Fazit: Hat die 600er-Supersport-Klasse noch eine Zukunft?
Die Honda CBR600RR ist eine Antwort auf eine Frage, die viele schon vergessen hatten zu stellen. Sie ist ein Motorrad aus tiefster Überzeugung. Ein Bekenntnis zum hochdrehenden Vierzylinder, zur Leichtigkeit und zur Präzision. Sie ist vielleicht nicht das vernünftigste Sportmotorrad, das man 2025 kaufen kann. Aber sie ist womöglich das ehrlichste und emotionalste. Sie ist der Beweis, dass wahrer Fahrspaß nicht von Drehmoment-Tabellen abhängt, sondern vom Puls des Fahrers, wenn die Nadel in den roten Bereich schnellt.
Tipp des Experten von Mathias Kalb: „Dieses Motorrad dreht sich nicht nur; es kommuniziert mit dir durch seine Vibrationen, sein Handling und seinen Sound. Es ist ein Grad an Verbundenheit und Feedback, den viele schwerere, stärkere Motorräder verlernt haben zu bieten. Das macht es zu einem unschätzbaren Werkzeug für jeden, der seine Fahrtechnik wirklich verbessern will.“
Vor- und Nachteile
Pro (Vorteile) | Contra (Nachteile) |
✅ Faszinierender, hochdrehender Vierzylinder-Motor | ❌ Extrem sportliche, unkomfortable Sitzposition |
✅ Rasiermesserscharfes, ultra-agiles Handling | ❌ Leistung im unteren Drehzahlbereich sehr gering |
✅ Komplette, moderne Elektronik-Suite | ❌ Für den Alltags- und Straßeneinsatz kaum geeignet |
✅ Geringes Gewicht und hohe Präzision | ❌ Sehr nischenorientiertes Konzept |
✅ Exzellente Honda-Verarbeitungsqualität |
Urteil des Redakteurs: Mathias Kalbs persönliches Fazit
Ich bin Honda unendlich dankbar für dieses Motorrad.
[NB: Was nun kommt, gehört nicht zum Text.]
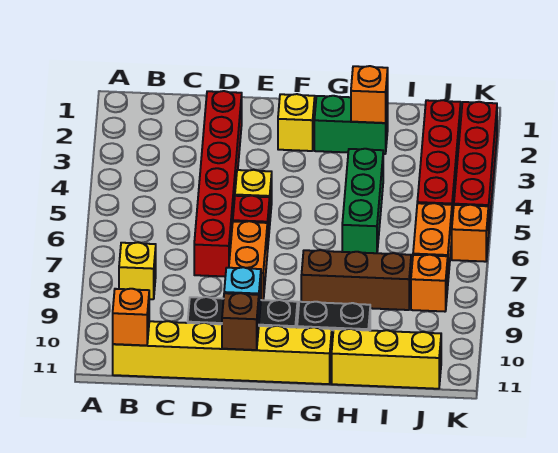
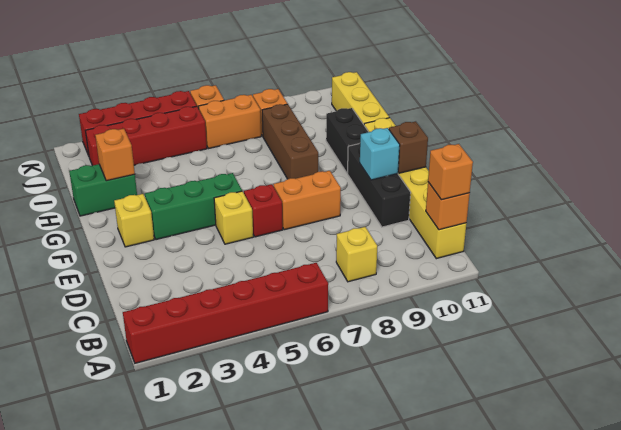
none -> orange 1x1 brick [428,144,473,200]
red 1x6 brick [194,91,242,277] -> red 1x6 brick moved to [123,263,328,363]
green 1x2 brick [314,96,388,154] -> green 1x2 brick turned to [69,164,137,216]
green 1x3 brick [342,149,383,253] -> green 1x3 brick moved to [145,173,242,240]

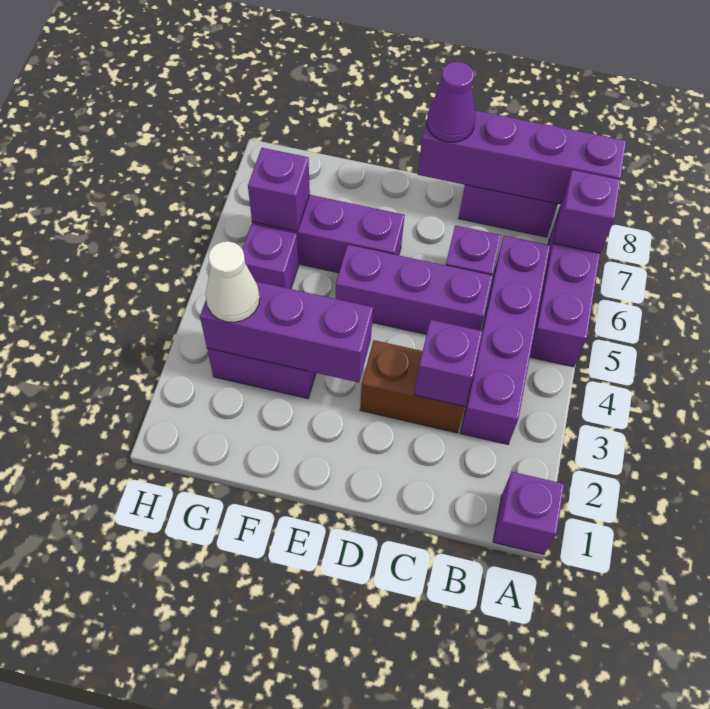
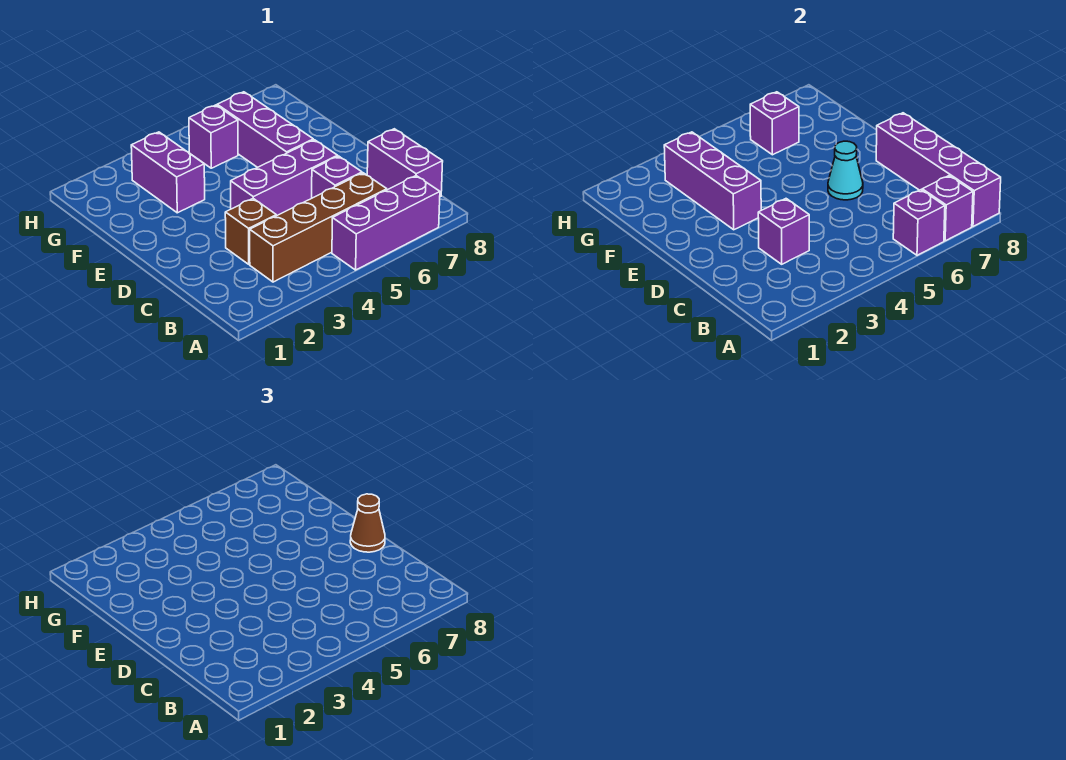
purple 1x1 brick [493,472,564,554] -> purple 1x1 brick moved to [893,190,945,255]
purple 1x4 brick [460,236,550,444] -> brown 1x4 brick [250,173,387,282]
brown 1x2 brick [360,340,465,433] -> brown 1x1 brick [225,199,276,264]
purple 1x3 brick [336,245,493,334] -> purple 1x3 brick turned to [231,140,338,216]
none -> cyan 1x1 cone [828,141,863,200]
purple 1x1 cone [427,62,475,142] -> brown 1x1 cone [350,494,385,552]
white 1x1 cone [205,241,260,322] -> none

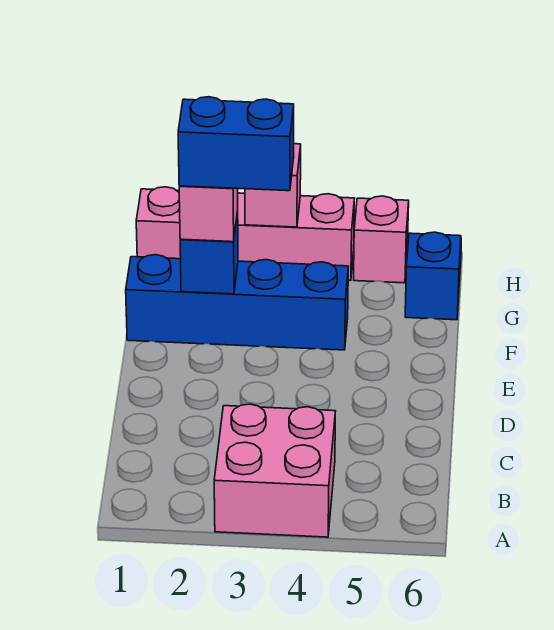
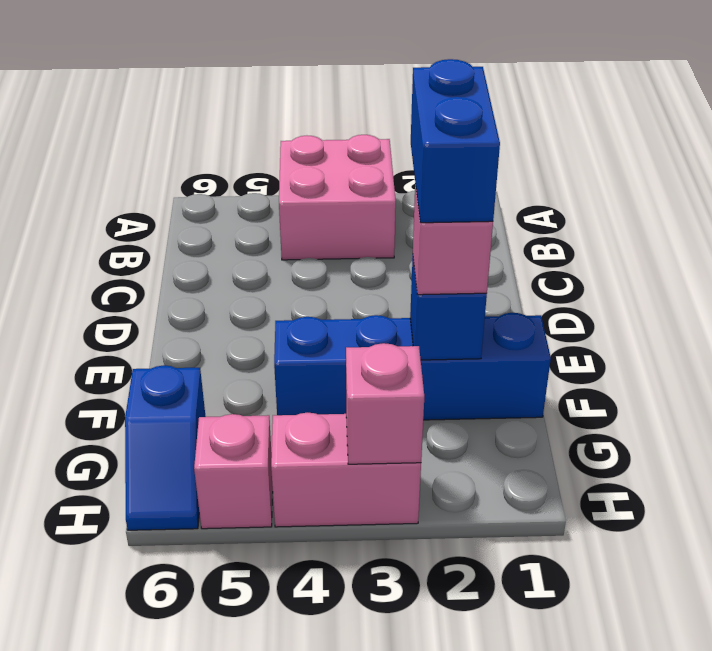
blue 1x2 brick [178,97,294,191] -> blue 1x2 brick turned to [411,59,500,223]
pink 1x4 brick [136,187,355,280] -> pink 1x2 brick [271,413,421,527]

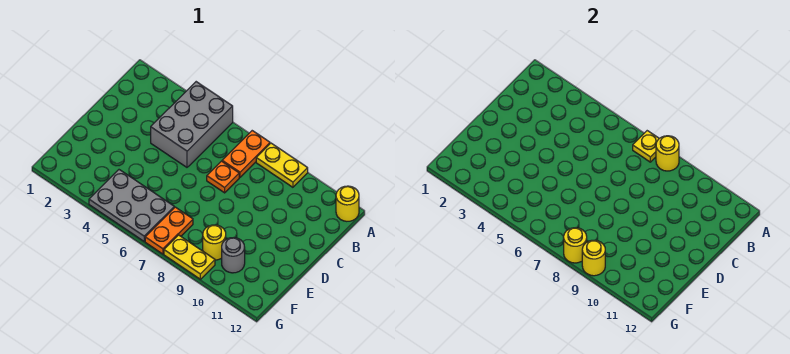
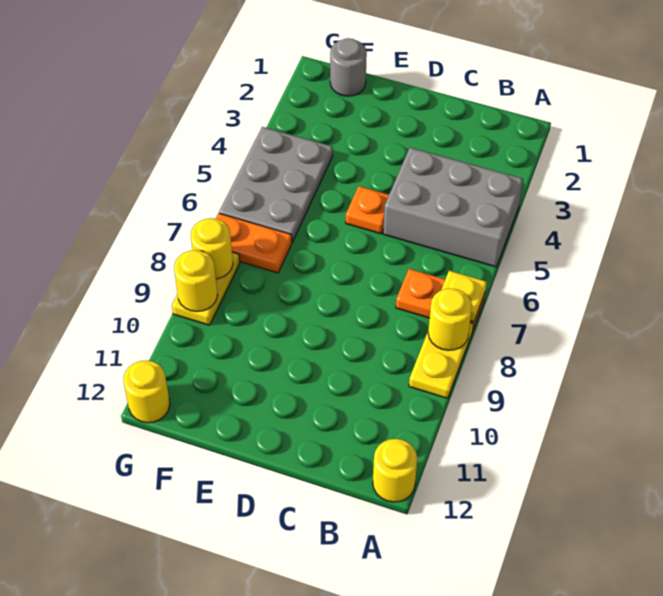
orange 1x1 plate [207,161,239,193] -> orange 1x1 plate moved to [346,186,389,234]
yellow 1x1 round brick [203,225,226,260] -> yellow 1x1 round brick moved to [123,360,170,423]
grey 1x1 round brick [222,238,245,273] -> grey 1x1 round brick moved to [330,38,367,96]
Es ist ein rebellischer Akt in einer vernünftigen Welt. Die CBR600RR ist ein Liebesbrief an eine vergangene Ära, geschrieben mit der Tinte der modernsten Technologie. Sie zu fahren ist anstrengend, fordernd und absolut herrlich. Sie ist kein Allrounder, sie ist ein Spezialist. Und in ihrer Nische, als reines Instrument für maximalen Fahrspaß auf der Rennstrecke, ist sie auch 2025 noch eine Königin. Ein Motorrad für das Herz, nicht für den Kopf. Und das ist wunderbar so.